WHAT IS REQUIRED: Output every line of the records below as a numbered list, omitting blank lines.

Dataset records
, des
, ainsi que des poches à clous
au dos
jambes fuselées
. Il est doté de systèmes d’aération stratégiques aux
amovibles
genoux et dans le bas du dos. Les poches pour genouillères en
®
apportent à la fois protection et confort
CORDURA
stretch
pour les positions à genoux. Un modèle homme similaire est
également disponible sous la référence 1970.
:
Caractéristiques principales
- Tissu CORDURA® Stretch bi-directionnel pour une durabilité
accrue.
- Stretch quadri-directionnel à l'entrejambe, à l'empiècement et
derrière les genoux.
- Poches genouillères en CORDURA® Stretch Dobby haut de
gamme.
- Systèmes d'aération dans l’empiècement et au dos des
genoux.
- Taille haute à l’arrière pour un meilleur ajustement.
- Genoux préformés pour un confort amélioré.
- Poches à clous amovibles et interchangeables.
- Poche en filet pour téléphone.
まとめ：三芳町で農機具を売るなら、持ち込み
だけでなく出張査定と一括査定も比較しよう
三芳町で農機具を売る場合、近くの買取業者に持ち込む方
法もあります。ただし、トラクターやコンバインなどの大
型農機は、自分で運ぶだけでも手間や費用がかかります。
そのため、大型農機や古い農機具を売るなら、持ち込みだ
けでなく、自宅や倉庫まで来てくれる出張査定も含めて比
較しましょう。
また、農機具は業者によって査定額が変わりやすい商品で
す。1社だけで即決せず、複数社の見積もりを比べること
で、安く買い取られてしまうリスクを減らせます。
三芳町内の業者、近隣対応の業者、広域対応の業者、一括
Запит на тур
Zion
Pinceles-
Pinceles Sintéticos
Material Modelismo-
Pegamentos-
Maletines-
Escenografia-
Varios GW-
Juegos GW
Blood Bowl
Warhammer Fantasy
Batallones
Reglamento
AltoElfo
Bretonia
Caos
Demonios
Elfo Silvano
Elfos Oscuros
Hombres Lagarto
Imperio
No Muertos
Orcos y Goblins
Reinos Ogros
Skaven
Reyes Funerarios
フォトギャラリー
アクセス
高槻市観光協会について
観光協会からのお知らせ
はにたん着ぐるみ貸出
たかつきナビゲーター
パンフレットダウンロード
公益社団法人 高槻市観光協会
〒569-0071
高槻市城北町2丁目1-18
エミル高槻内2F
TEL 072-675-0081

REPLY TO THE EXERCISE:
1. , des
2. , ainsi que des poches à clous
3. au dos
4. jambes fuselées
5. . Il est doté de systèmes d’aération stratégiques aux
6. amovibles
7. genoux et dans le bas du dos. Les poches pour genouillères en
8. ®
9. apportent à la fois protection et confort
10. CORDURA
11. stretch
12. pour les positions à genoux. Un modèle homme similaire est
13. également disponible sous la référence 1970.
14. :
15. Caractéristiques principales
16. - Tissu CORDURA® Stretch bi-directionnel pour une durabilité
17. accrue.
18. - Stretch quadri-directionnel à l'entrejambe, à l'empiècement et
19. derrière les genoux.
20. - Poches genouillères en CORDURA® Stretch Dobby haut de
21. gamme.
22. - Systèmes d'aération dans l’empiècement et au dos des
23. genoux.
24. - Taille haute à l’arrière pour un meilleur ajustement.
25. - Genoux préformés pour un confort amélioré.
26. - Poches à clous amovibles et interchangeables.
27. - Poche en filet pour téléphone.
28. まとめ：三芳町で農機具を売るなら、持ち込み
29. だけでなく出張査定と一括査定も比較しよう
30. 三芳町で農機具を売る場合、近くの買取業者に持ち込む方
31. 法もあります。ただし、トラクターやコンバインなどの大
32. 型農機は、自分で運ぶだけでも手間や費用がかかります。
33. そのため、大型農機や古い農機具を売るなら、持ち込みだ
34. けでなく、自宅や倉庫まで来てくれる出張査定も含めて比
35. 較しましょう。
36. また、農機具は業者によって査定額が変わりやすい商品で
37. す。1社だけで即決せず、複数社の見積もりを比べること
38. で、安く買い取られてしまうリスクを減らせます。
39. 三芳町内の業者、近隣対応の業者、広域対応の業者、一括
40. Запит на тур
41. Zion
42. Pinceles-
43. Pinceles Sintéticos
44. Material Modelismo-
45. Pegamentos-
46. Maletines-
47. Escenografia-
48. Varios GW-
49. Juegos GW
50. Blood Bowl
51. Warhammer Fantasy
52. Batallones
53. Reglamento
54. AltoElfo
55. Bretonia
56. Caos
57. Demonios
58. Elfo Silvano
59. Elfos Oscuros
60. Hombres Lagarto
61. Imperio
62. No Muertos
63. Orcos y Goblins
64. Reinos Ogros
65. Skaven
66. Reyes Funerarios
67. フォトギャラリー
68. アクセス
69. 高槻市観光協会について
70. 観光協会からのお知らせ
71. はにたん着ぐるみ貸出
72. たかつきナビゲーター
73. パンフレットダウンロード
74. 公益社団法人 高槻市観光協会
75. 〒569-0071
76. 高槻市城北町2丁目1-18
77. エミル高槻内2F
78. TEL 072-675-0081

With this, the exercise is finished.